The readings in today’s Mass spell out in powerful images both the challenge and the promise of Christmas. The challenge is to look directly at the harsh realities of our world, as it is today, not just in a distant past: people still ‘walking in darkness’, seemingly helpless in the grip of war and violence, brutal poverty, lonely and despairing lives. And the promise is that in that darkness, if we will only look intently enough and make room for it, we shall ‘see a great light’. But we do have to look intently, because the sign we are given of the coming of that great light is not so easy to recognise: ‘a child is born to you’.

A child is surely a sign of hope, of new life; but what hope can a child offer in the face of the brutality of our violent world? What, in fact, could be more fragile and helpless than a child? Yet it is in this child—‘the Baby Jesus’—that the challenge and the promise come together for us.

God chose to come among us as a helpless baby, born in poverty and obscurity, enveloped, it would seem, in the darkness of the world He has come to save; and entrusting Himself—and His whole project, our salvation—totally to the love and care of a few poor people to begin with, in particular Mary and Joseph, who counted for nothing in the eyes of the rich and powerful ‘men of the world’.

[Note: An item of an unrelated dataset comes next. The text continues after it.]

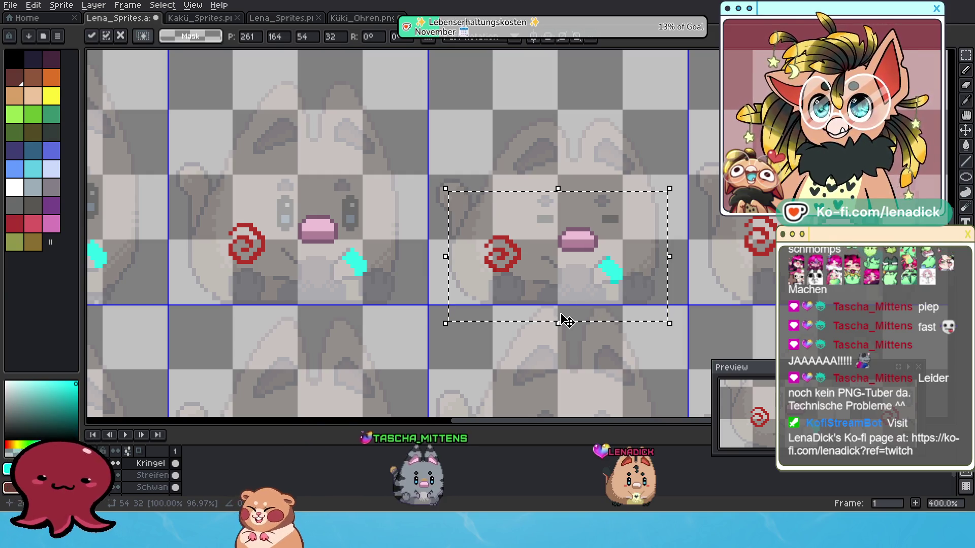
left_click_drag(558, 323, 563, 313)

God’s promise which had been proclaimed in powerful words and signs down through the ages was finally spoken in simple words to Mary and Joseph and depended on their consent for the promise to be fulfilled. God’s promise, God’s Word, no longer simply spoken or proclaimed but taking flesh, born into the world of poverty and entrusted to the love and care of Mary and Joseph.

And that is where we can find the Christmas story come alive for us, if we allow ourselves to hear the Word of God and make room for it in our lives, in the simple trusting way of Mary and Joseph. They surely experienced the darkness and uncertainty of their world, but they walked confidently in faith, by the light of God’s Word now entrusted to them as their child Jesus.

It is what we are invited to do today, and in every celebration of Eucharist: hearing the Word of God and making room for it in our hearts, giving it a home, as they did, and letting it grow to maturity in our lives.

This was illustrated recently in a parish liturgy I was told about. The Liturgy of the Word began with Mary and Joseph carrying the Book of the Word, the written Word, which they then took turns to read, to speak out to the rest of the Church. There was then the usual pause to reflect and pray and ponder: carrying the Word as in a pregnancy, as it were, at the end of which they again approached the altar, this time carrying a baby which they placed in the crib—a visible sign of the Word made flesh and living amongst us.

I hope we can recognise ourselves, and our part in the Christmas story, in what we do here in this Eucharist. The Word is spoken, and entrusted, to us, but it is ‘for all the people’. And it is not just a word or ‘words’: it is taking flesh again in our lives as we become ‘one body, one spirit in Christ’.

We are not just to bring the Good News, but to be the Good News by virtue of who we are, God’s word coming to life in us and showing its light in the darkness around.